Supplies temporal CRNN features to an SVM classifier for 89.9% accuracy and improved robustness to writer-to-writer variation.

CRNN + XGBoost

Runs gradient-boosted trees on CRNN feature vectors, capturing complex interactions and delivering the best accuracy at 90.32%.

Siamese Network

Uses weight-sharing CNN twins with contrastive loss to decide whether two samples came from the same writer; ~85% verification accuracy adds a dedicated security layer.

Multi-Task Learning

Shared convolutional and recurrent layers learn both tasks simultaneously:

  1. CTC-based handwriting recognition.
  2. Style-driven writer classification.

This shared feature bank yields richer representations, better training efficiency, and workflows that mirror real forensic pipelines.

Optimization & Training Stability

The CRNN variants were run through staged learning-rate windows until convergence.

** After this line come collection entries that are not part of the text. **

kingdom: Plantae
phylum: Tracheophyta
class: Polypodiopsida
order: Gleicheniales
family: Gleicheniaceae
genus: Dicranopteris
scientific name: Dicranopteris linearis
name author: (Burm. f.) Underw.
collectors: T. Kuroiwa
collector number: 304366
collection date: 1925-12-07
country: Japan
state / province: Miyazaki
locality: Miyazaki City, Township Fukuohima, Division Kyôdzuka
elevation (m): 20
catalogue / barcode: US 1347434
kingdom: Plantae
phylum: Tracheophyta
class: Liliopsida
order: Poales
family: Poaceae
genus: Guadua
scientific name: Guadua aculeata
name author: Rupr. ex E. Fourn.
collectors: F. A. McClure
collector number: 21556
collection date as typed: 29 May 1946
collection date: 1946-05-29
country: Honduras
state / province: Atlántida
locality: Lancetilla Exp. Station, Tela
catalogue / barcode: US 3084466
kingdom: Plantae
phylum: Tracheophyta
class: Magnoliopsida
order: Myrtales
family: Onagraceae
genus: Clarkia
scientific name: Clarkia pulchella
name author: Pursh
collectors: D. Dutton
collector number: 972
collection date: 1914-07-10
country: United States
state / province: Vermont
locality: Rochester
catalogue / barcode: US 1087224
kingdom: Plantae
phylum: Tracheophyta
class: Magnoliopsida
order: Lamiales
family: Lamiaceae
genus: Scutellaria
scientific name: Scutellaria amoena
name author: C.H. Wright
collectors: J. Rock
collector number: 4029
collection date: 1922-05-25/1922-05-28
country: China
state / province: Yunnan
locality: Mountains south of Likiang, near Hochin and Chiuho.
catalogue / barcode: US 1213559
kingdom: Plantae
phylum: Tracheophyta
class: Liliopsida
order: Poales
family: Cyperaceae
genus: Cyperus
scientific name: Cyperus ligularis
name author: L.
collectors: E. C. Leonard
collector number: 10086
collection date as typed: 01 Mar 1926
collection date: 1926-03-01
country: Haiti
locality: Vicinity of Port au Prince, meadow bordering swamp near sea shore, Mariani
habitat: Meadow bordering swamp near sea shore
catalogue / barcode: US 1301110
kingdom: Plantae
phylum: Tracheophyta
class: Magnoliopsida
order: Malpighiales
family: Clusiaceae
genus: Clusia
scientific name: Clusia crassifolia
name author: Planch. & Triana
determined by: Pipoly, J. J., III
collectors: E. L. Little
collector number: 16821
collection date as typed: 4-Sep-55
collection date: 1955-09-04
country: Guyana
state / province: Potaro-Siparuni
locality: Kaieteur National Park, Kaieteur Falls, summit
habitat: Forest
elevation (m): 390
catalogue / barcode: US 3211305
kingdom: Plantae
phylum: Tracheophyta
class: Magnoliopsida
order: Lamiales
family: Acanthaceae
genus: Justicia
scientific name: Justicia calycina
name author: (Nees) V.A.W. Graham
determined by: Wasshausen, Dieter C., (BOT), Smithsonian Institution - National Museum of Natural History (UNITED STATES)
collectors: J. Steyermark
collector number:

Loss curves stayed smooth thanks to gradient clipping and CTC stabilization:

Training history for first three experiments
Figure 5. Training history for CNN, CRNN, and CRNN+SVM experiments highlighting smooth convergence.
Training history for final experiments
Figure 6. Training history for CRNN+XGBoost and Siamese verification runs.

Performance Summary

ModelAccuracyNotes
CNN77.70%Strong spatial learner, limited temporal modeling
CRNN88.69%Excellent sequence modeling
CNN + SVM87.46%Deep features plus classical boundary
CRNN + SVM89.96%Temporal features with SVM synergy
CRNN + XGBoost90.32%Best overall performance
Siamese (verification)85.35%Binary scoring for writer verification

Each experiment ships with confusion matrices, per-writer metrics, and probability distribution charts.

CNN accuracy per writer
Figure 7. Accuracy distribution by writer for the CNN baseline.
CRNN accuracy per writer
Figure 8. Accuracy distribution by writer for the CRNN model.
Overall comparison between architectures
Figure 9. Side-by-side benchmark summary that guided the decision to ship the CRNN + XGBoost stack for production writer identification.

Strengths

  • Comprehensive comparison of multiple architectures in a single pipeline.
  • Fair evaluation via a balanced IAM subset.
  • Strong hybrid performance from CRNN + XGBoost and CRNN + SVM.
  • Siamese verification layer primes the system for biometric deployments.
  • Visualizations and reporting tailored for forensic stakeholders (examples above).

Key Contributions

  • Trained and compared six models (CNN, CRNN, hybrids, Siamese) under one infrastructure with uniform logging.
  • Introduced a writer-ID approach that feeds CRNN features into XGBoost.
  • Demonstrated dual-task learning where transcription and author ID share the same network.
  • Published the balanced IAM subset pipeline for reproducibility.

Applications

  • Forensic document reviews and signature/check verification.
  • Biometric identity authentication systems.
  • Archive automation and historical handwriting analytics.
  • Intelligent handwriting analysis for banking or contract control.

Conclusion

The CRNN + XGBoost combo proves how deep sequential learning and ensemble decisions reinforce each other, while the Siamese verifier supplies the identity-check layer production systems expect. Overall the pipeline offers both scientific rigor and field readiness for handwriting-based biometrics.

Summary

I built an end-to-end AI pipeline that transcribes IAM handwriting with CTC while learning writer identity, elevates CRNN + XGBoost to peak accuracy, and layers on Siamese verification for additional security.